*Problem*:
Retype each entry. Leave nothing out.

-------- Dataset records

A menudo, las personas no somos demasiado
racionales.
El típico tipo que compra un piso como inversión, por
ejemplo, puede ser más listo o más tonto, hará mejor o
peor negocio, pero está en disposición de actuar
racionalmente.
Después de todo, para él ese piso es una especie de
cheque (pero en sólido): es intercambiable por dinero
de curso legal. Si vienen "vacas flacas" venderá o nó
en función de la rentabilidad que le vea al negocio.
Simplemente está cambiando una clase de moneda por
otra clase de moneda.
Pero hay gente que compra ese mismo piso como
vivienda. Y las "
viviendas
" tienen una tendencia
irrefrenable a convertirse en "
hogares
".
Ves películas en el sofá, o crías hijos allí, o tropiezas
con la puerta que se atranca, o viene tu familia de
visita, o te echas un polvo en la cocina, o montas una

----------------

*Output for this task*:
A menudo, las personas no somos demasiado
racionales.
El típico tipo que compra un piso como inversión, por
ejemplo, puede ser más listo o más tonto, hará mejor o
peor negocio, pero está en disposición de actuar
racionalmente.
Después de todo, para él ese piso es una especie de
cheque (pero en sólido): es intercambiable por dinero
de curso legal. Si vienen "vacas flacas" venderá o nó
en función de la rentabilidad que le vea al negocio.
Simplemente está cambiando una clase de moneda por
otra clase de moneda.
Pero hay gente que compra ese mismo piso como
vivienda. Y las "
viviendas
" tienen una tendencia
irrefrenable a convertirse en "
hogares
".
Ves películas en el sofá, o crías hijos allí, o tropiezas
con la puerta que se atranca, o viene tu familia de
visita, o te echas un polvo en la cocina, o montas una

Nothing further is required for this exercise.